As críticas surgiram, desde logo, do PSD, que propôs que, além das medidas de coação, os impedimentos abrangessem igualmente o interrogatório de um arguido durante o inquérito, a autorização para serem realizadas buscas a determinadas entidades e a luz verde para serem feitas interceções telefónica e a tomada de conhecimento de correspondência apreendida. A alteração acabaria por ser chumbada.

"Não podemos em outubro pensar uma coisa, e agora, porque há uma série de críticas, mudamos radicalmente. [...] É uma proposta absolutamente equilibrada, que salvaguarda as preocupações dos magistrados e a tramitação dos processos", defendeu a social-democrata Mónica Quintela, que lembrou que o "espírito da lei" é garantir a "imparcialidade" dos juízes.

"A reposição pura e simples da redação anterior pode ser demasiado limitadora, curta, dos impedimentos. Achamos que a proposta do PSD é mais equilibrada, não pondo em causa todo o percurso de forma radical, serve o propósito de resolver as dificuldades suscitadas", corroborou a deputada Alma Rivera, do PCP.

Já o bloquista Pedro Filipe Soares considerou que as críticas que surgiram decorrem da falta de recursos humanos nos tribunais. "Há falta de magistrados, há falta de oficiais de justiça, há falta de recursos humanos e meios para garantir justiça a tempo e horas. A crítica acontece instrumentalmente por esta realidade muito difícil que se vive nos tribunais", defendeu.

"O nosso ordenamento jurídico não está preparado para ter uma boa lei e isso é lamentável", sintetizou Mónica Quintela.

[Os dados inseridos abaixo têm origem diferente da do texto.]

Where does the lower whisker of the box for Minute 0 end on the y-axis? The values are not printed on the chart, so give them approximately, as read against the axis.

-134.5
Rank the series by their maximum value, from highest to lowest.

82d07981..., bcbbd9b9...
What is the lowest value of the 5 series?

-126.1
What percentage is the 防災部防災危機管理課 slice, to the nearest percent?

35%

Na resposta, a socialista Cláudia Santos recordou que em causa não estão as "soluções inovadoras" que dão forma ao "ambiciosíssimo pacote anticorrupção", mas uma norma que "não tem nada que ver com a prevenção da corrupção". "Parece-me perfeitamente compreensível que um novo Governo proponha uma correção", concluiu.

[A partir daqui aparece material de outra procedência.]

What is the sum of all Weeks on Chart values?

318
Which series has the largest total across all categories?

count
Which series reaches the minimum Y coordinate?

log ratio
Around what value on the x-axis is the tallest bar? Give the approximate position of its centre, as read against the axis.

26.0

A proposta terá ainda de ser validada pelo plenário, em votação final global, seguindo depois para Belém, para promulgação.

Recurso para o Supremo divide PS e PSD

Chumbada foi igualmente uma proposta do PSD para que passasse a estar expresso na lei que é possível recorrer da matéria de facto para o Supremo Tribunal de Justiça de decisões de primeira instância em tribunais superiores.

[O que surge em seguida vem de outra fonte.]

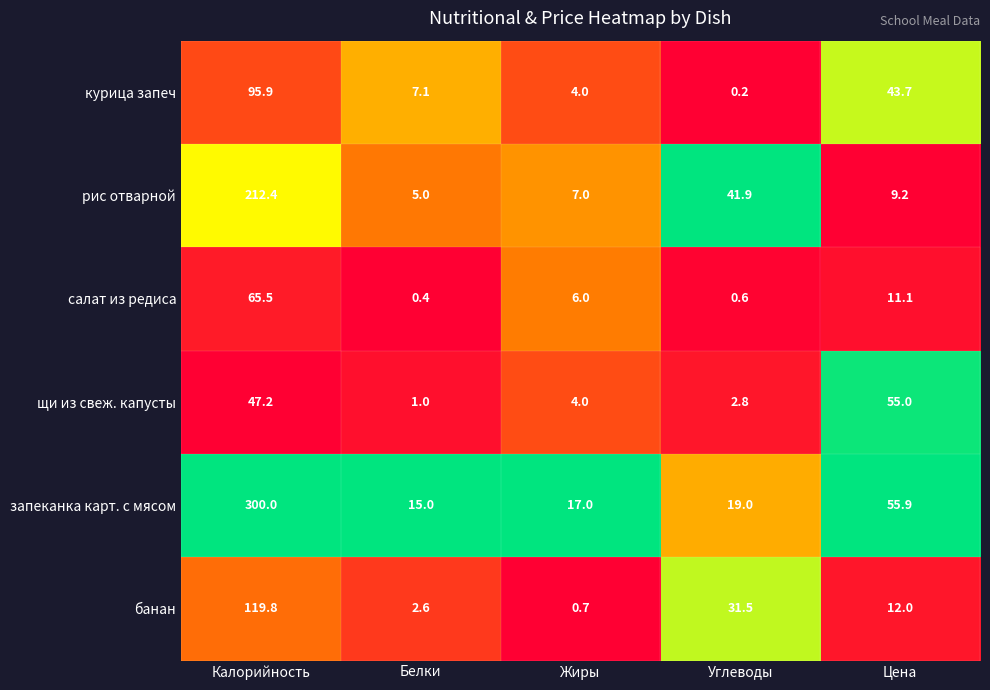

Rank the series at Калорийность from highest to lowest value.

запеканка карт. с мясом, рис отварной, банан, курица запеч, салат из редиса, щи из свеж. капусты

Atualmente, o Código de Processo Penal estabelece, em geral, que tal recurso só pode ser feito se for para discutir questões de Direito, ou seja, as características jurídicas em torno dos atos praticados e não propriamente estes. Uma restrição que, para o Conselho Superior da Magistratura, tem riscos de inconstitucionalidade.

Na defesa da proposta, deputada Mónica Quintela lembrou, precisamente, aquele alerta do Conselho, mas, para Cláudia Santos, a alteração "deve ser ponderada com outra transversalidade". "Estamos disponíveis para esse debate", afiançou.

A generalidade dos cidadãos começa por ser julgada nos tribunais criminais de primeira instância, mas, quando os arguidos são, por exemplo, magistrados, o julgamento decorre, conforme a sua categoria, em Tribunal da Relação ou já no Supremo Tribunal de Justiça.